# WHAT THE TASK REQUIRES
When you reach a picture, pass over it; every other part of the records should be transcribed word for word.

*** ENTRIES PROVIDED ***

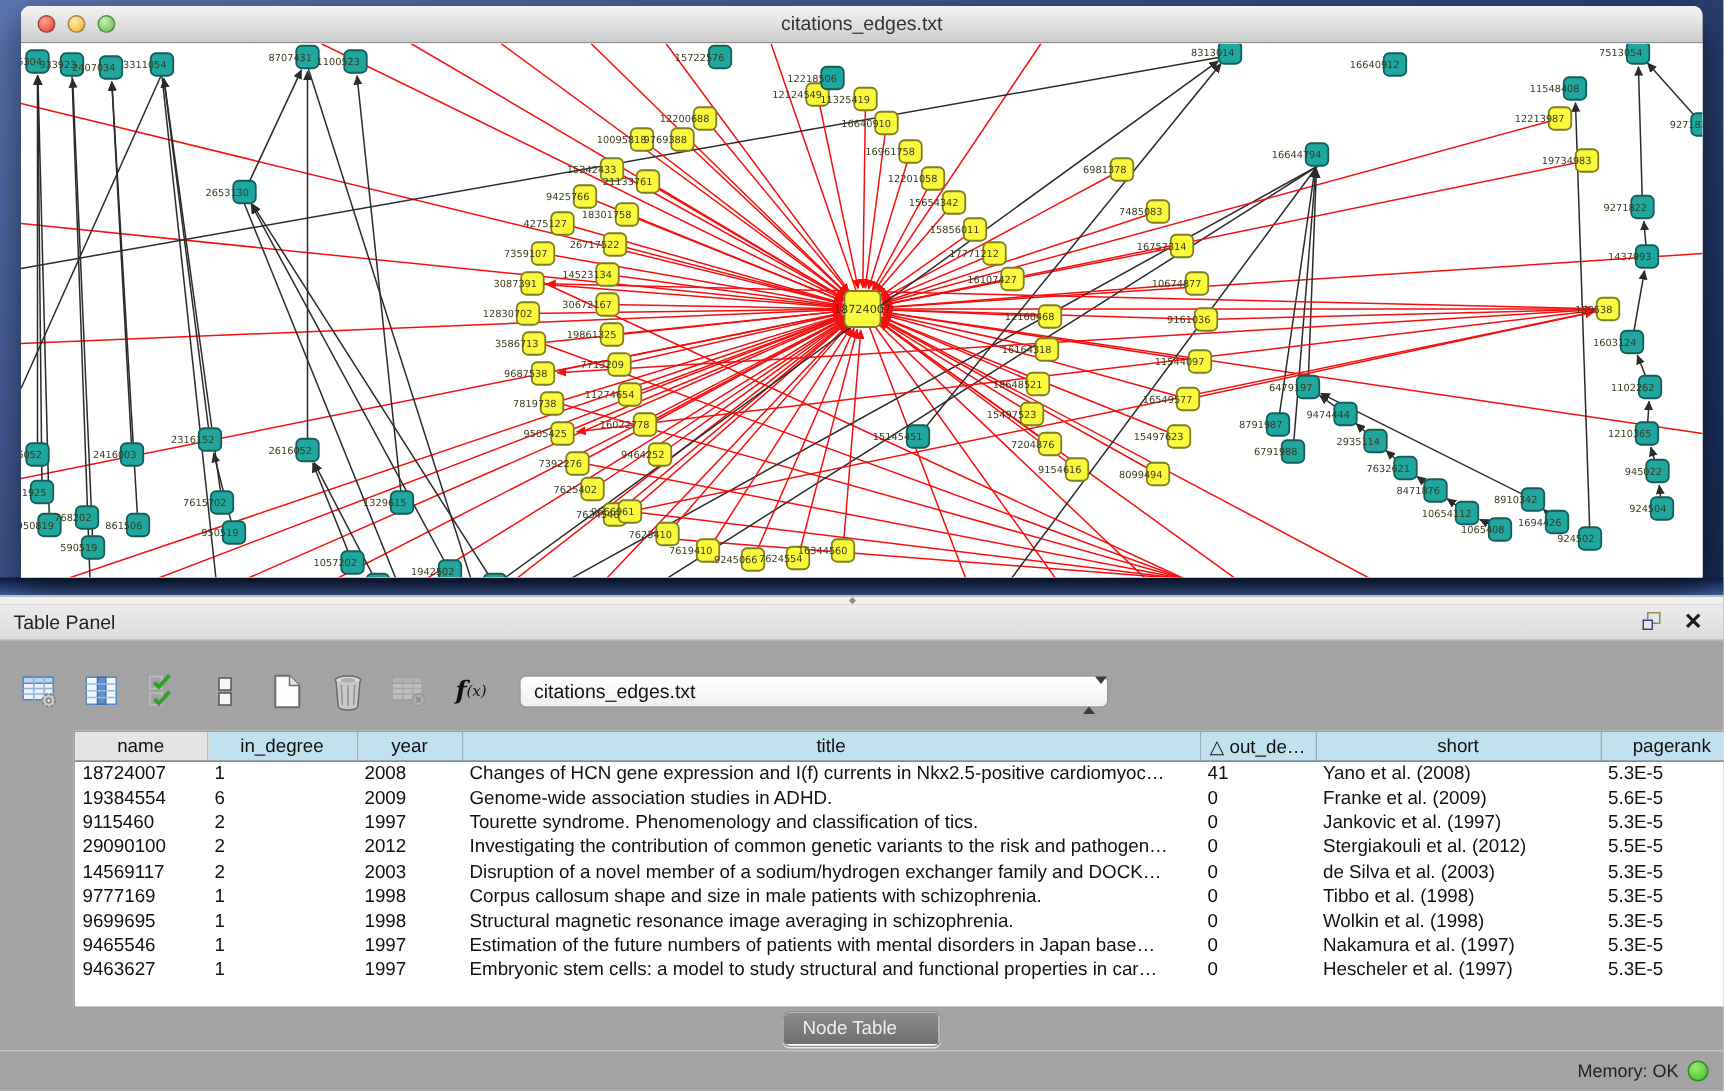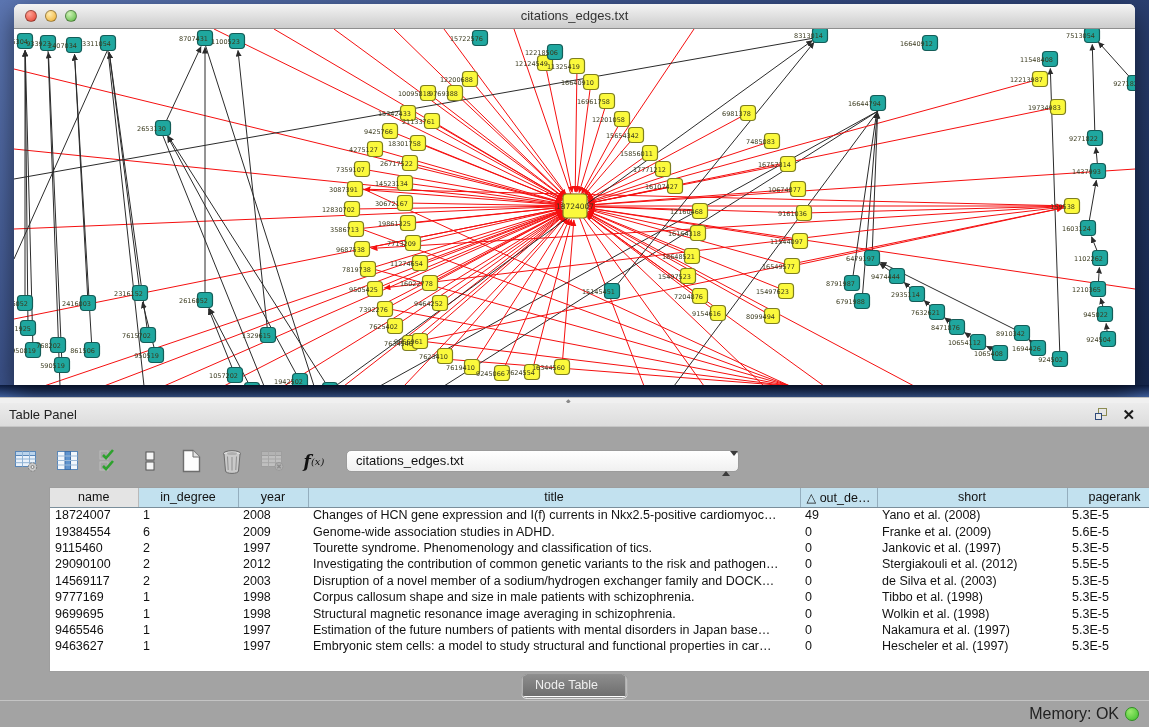"49" td { text: 49 -> 41 }
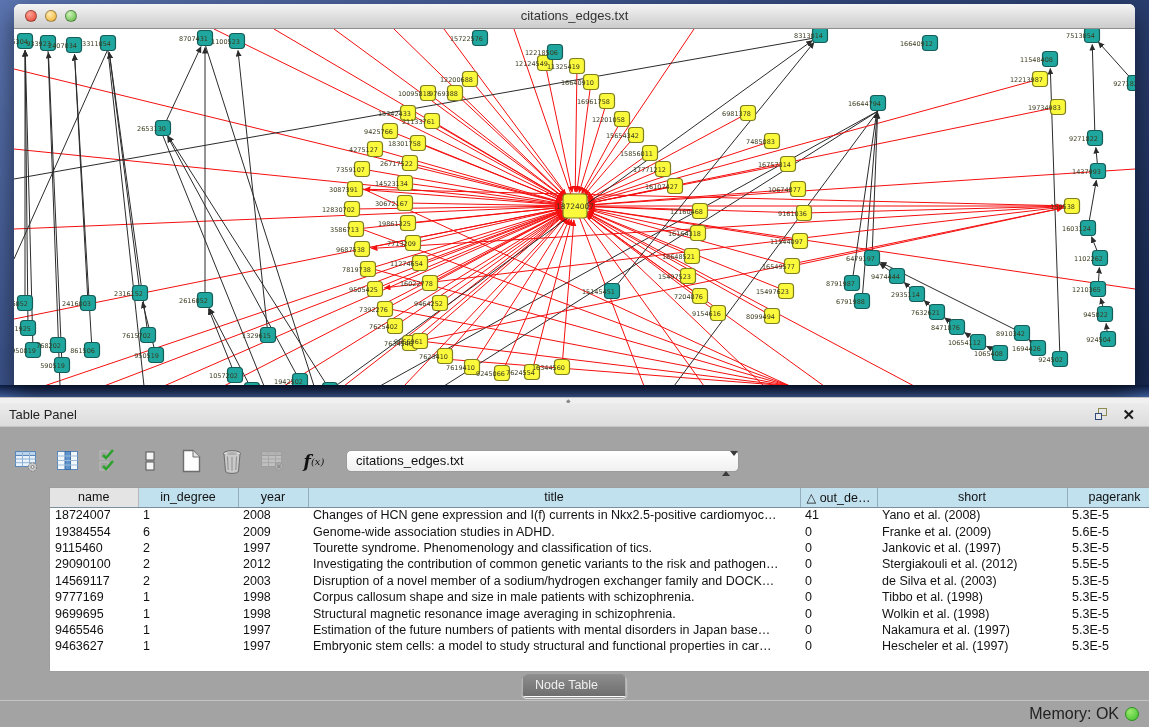"Memory: OK" .mem-label { font-size: 16px -> 12px }
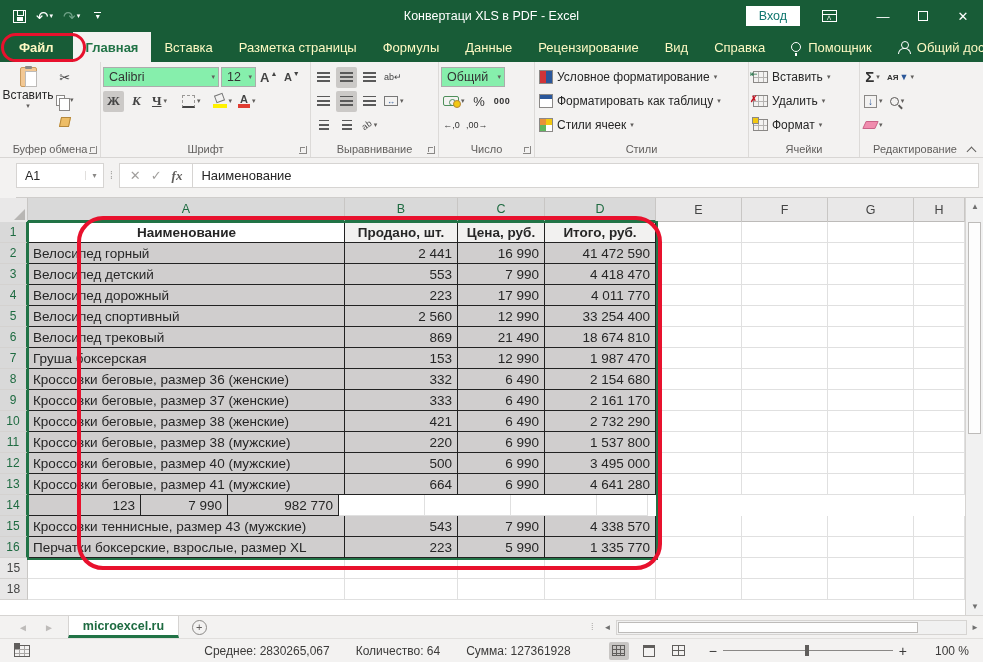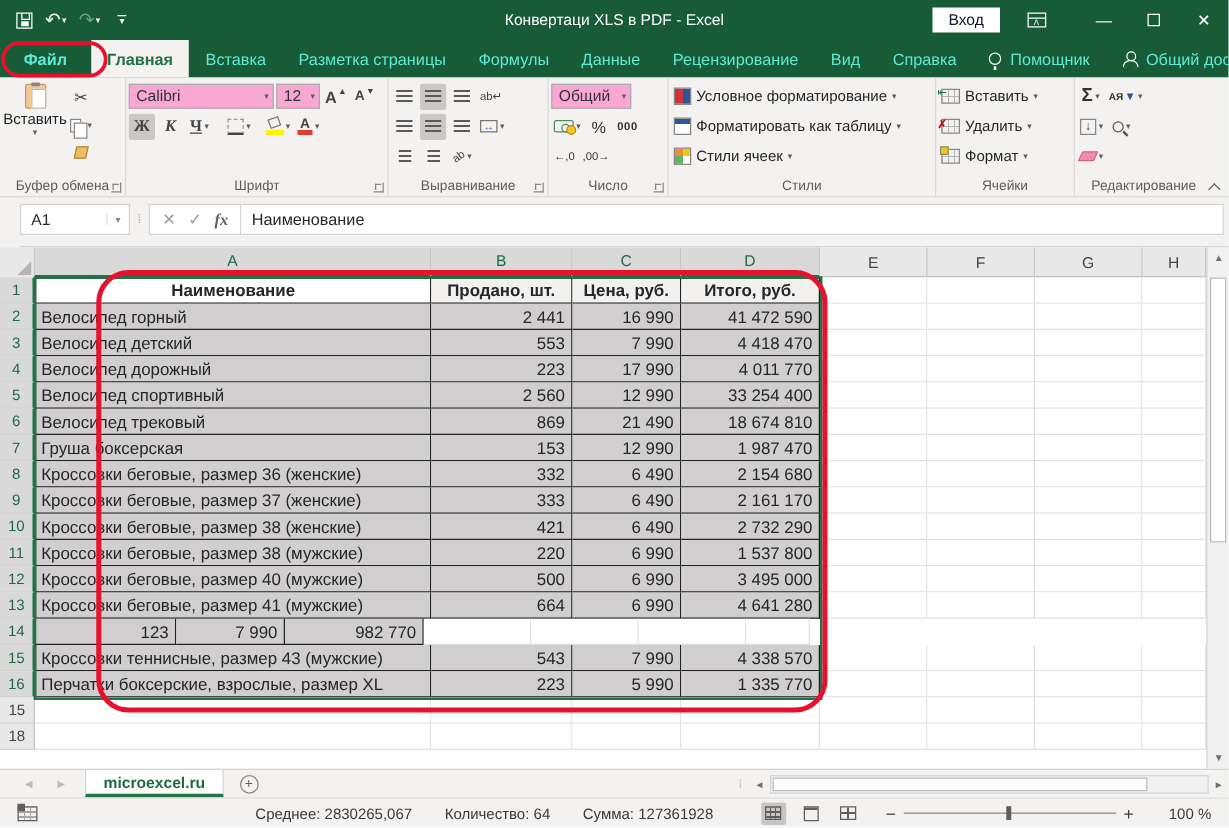"Вход" .signin-btn { color: #0f172a -> #0f766e }
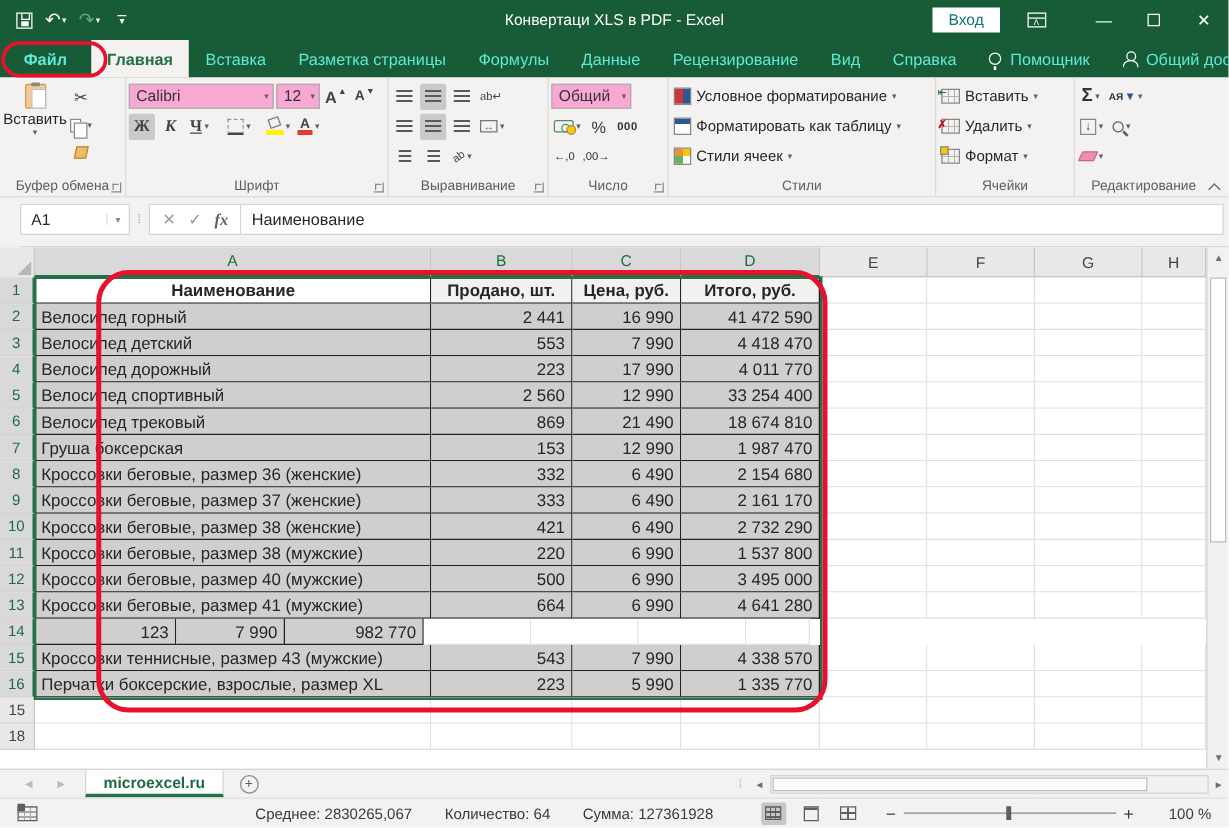"Файл" .tab { color: #5eead4 -> #fef9c3 }
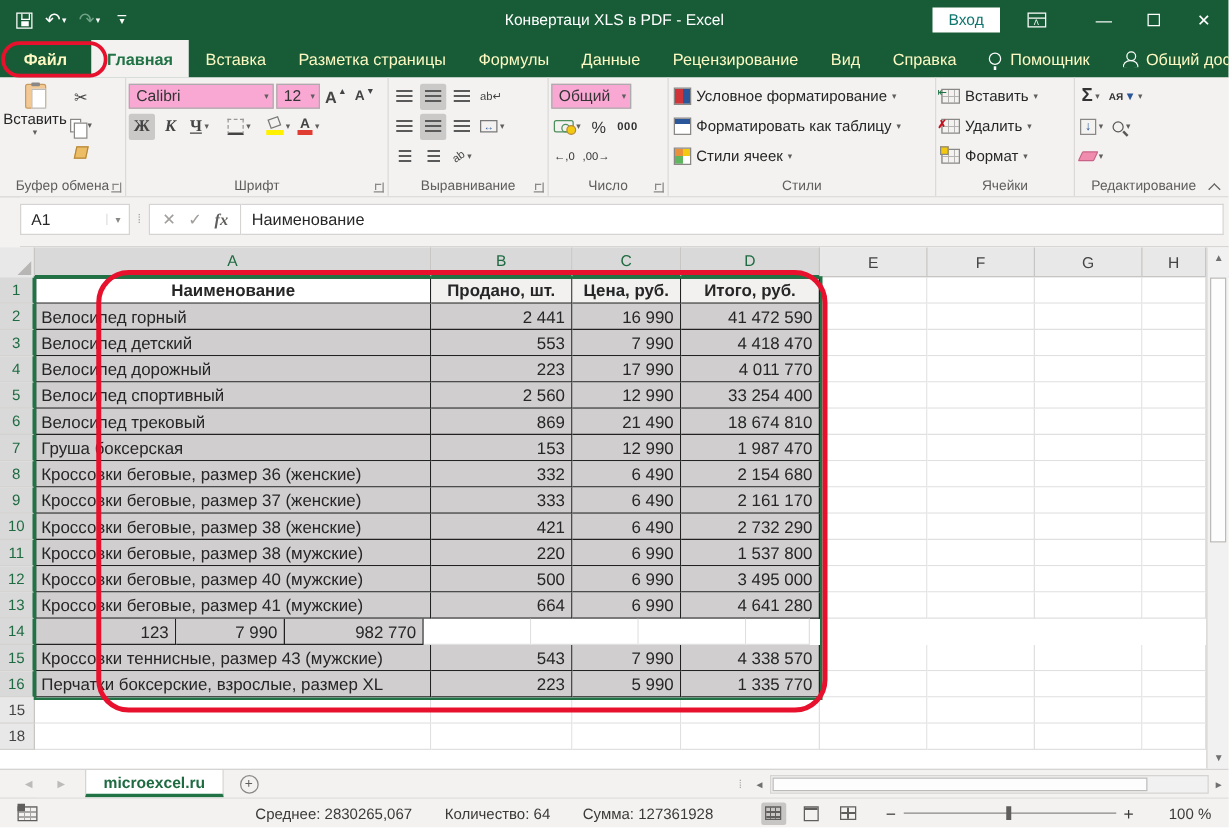"Calibri" .combo { background: #f9a8d4 -> #86efac }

*** End of ENTRIES PROVIDED ***

# WORKED SOLUTION
"49" td { text: 49 -> 41 }
"Memory: OK" .mem-label { font-size: 16px -> 12px }
"Вход" .signin-btn { color: #0f172a -> #0f766e }
"Файл" .tab { color: #5eead4 -> #fef9c3 }
"Calibri" .combo { background: #f9a8d4 -> #86efac }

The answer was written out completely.